January 10, 2023

ALL THAT AND CHEAP ABUNDANT POWER TOO...:

The Green Jobs Boom Is Benefiting the People Who Need It MostAs the US races toward climate resilience, a hiring bonanza is taking hold in communities that rarely see one. (Michelle Ma, January 10, 2023, Reasons to be Cheerful)

Before he joined the Civilian Climate Corps, Robert Clark assumed building and electric work was all low-skilled labor, akin to "working at McDonald's," he said. That was before he learned to install electric heat pumps, maintain electric vehicle charging stations and perform 3D image modeling of spaces about to get energy upgrades. 

The apprenticeship program has been life-changing, Clark said. Before joining, he struggled to find work, in part because of a felony conviction for burglary. "It's a no-brainer," he said of joining the Civilian Climate Corps, which pays him $20 per hour to learn skills and receive the certifications that he needs to get work. He hopes to go back to school to become an engineer.

Clark is one of 1,700 New Yorkers who has gone through the Civilian Climate Corps, which was developed by BlocPower, a Brooklyn-based building electrification startup, and the city of New York. 

The program, launched in 2021 with $37 million from the Mayor's Office of Criminal Justice, has a heady dual mandate: develop a workforce that can help the city meet its ambitious climate goals and bring those jobs to neighborhoods affected by gun violence. 

"The labor supply is a big problem, but it's also a massive opportunity," said Donnel Baird, CEO and founder of BlocPower. Baird grew up in Brooklyn's Bedford-Stuyvesant neighborhood, where he said many Black and low-income families like his own would turn on their gas stoves in the winter to make up for inefficient heating systems. 

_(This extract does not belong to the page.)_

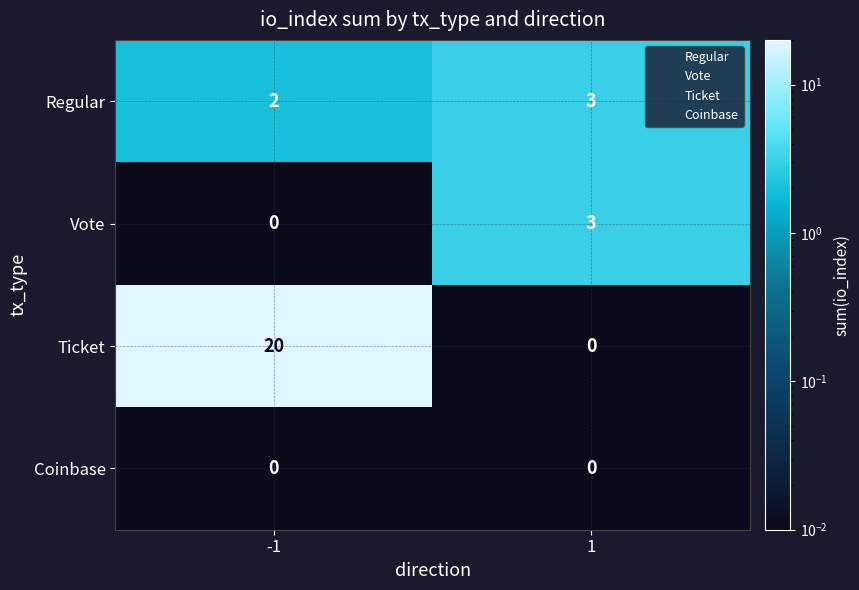

At how many categories does at least one series exceed 8?

1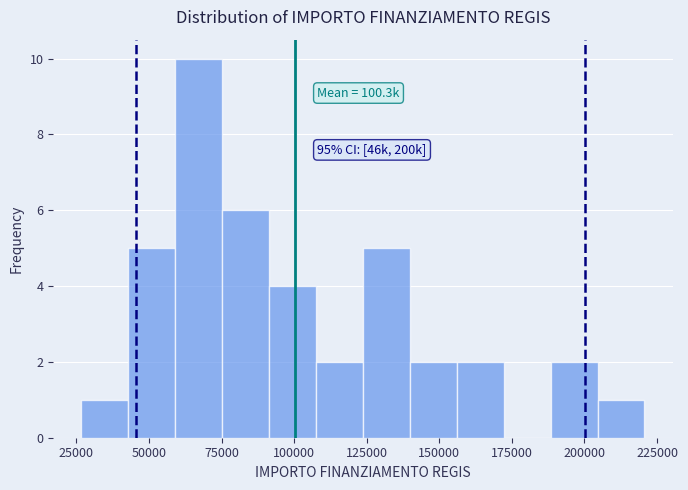

Read against the x-axis, roughly where is the centre of the tallest bar?

65000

"We are going into the lowest-income communities, where folks are at risk of gun violence -- personally, their families, their communities -- we're training them on the latest, greatest software to install green infrastructure in urban environments, in rural environments," Baird said in 2021. "That's going to solve not only crime rates in low-income communities in New York City," he added. "It's [also] going to solve the business problem of the shortage of skilled construction workers across America."